Bouleversante déclaration d’amour à une mère
Avec son sixième roman, Delphine de Vigan provoque à coup sûr l’un des événements phares de la rentrée littéraire, qui comporte cette année 654 sorties. Cette romancière de 45 ans dont l’œuvre est souvent d’inspiration autobiographique, avait fait parler d’elle en 2007 avec No et moi vendu à 400 000 exemplaires et en 2009 où elle avait failli avoir le prix Goncourt pour Les heures souterraines. Ces deux livres ayant été traduits dans 25 pays. Son superbe dernier roman raconte avec une émotion rare et une vérité sidérante, la vie de sa mère, Lucille, qui s’est suicidée en 2008 à l’âge de 61 ans. Au-delà du parcours très accidenté de cette femme d’une grande beauté qui a toujours été un peu à part, secrète, introvertie, il y a une plongée passionnante au cœur d’une fratrie de 9 enfants dont Lucille était la 3ème, avec un père et une mère aussi différents que surprenants, chacun à sa manière. A travers une écriture sensible, précise, la romancière explore les personnages de cette famille, leurs rapports, les drames, les non-dits, les moments plus lumineux avec toujours en fil conducteur, l’évolution de Lucille. Le livre s’ouvre sur le choc que l’auteure ressent à la mort de sa mère, et les mois qui suivirent avec la question de lui consacrer un livre, qui peu à peu est apparue vitale.
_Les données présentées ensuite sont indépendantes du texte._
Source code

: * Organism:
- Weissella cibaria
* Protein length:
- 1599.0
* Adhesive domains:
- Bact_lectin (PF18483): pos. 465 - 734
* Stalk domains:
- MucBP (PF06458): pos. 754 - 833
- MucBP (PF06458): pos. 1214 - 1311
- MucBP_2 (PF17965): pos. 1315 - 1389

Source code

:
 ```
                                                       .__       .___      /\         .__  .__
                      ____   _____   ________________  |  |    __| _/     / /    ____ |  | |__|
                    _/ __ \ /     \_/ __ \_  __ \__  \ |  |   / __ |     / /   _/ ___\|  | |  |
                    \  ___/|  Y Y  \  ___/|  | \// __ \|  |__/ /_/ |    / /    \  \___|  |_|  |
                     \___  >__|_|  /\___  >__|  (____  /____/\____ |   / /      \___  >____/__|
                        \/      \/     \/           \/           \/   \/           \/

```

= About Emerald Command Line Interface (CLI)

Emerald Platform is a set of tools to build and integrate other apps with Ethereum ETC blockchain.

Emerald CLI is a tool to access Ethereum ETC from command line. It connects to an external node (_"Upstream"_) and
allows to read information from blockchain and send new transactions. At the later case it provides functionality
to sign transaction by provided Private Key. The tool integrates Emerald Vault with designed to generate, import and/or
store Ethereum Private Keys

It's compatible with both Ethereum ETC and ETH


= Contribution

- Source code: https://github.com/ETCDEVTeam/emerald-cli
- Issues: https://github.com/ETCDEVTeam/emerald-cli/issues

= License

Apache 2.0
Ce long chemin d’écriture, douloureux, semé de doutes, de remises en question, qui nous fait pénétrer au plus près des arcanes de la création, revient régulièrement entrecouper le récit en lui apportant une étonnante profondeur. On est captivé de bout en bout et souvent très ému par l’histoire de cette femme et de sa famille, qui trouve forcément un écho à nos propres histoires, tant les mots d’une incroyable justesse et la faculté de saisir l’essentiel nous touchent au plus profond.
Rien ne s’oppose à la nuit – Un roman de Delphine de Vigan – Editions Jean-Claude Lattès – 437 pages – 19 €.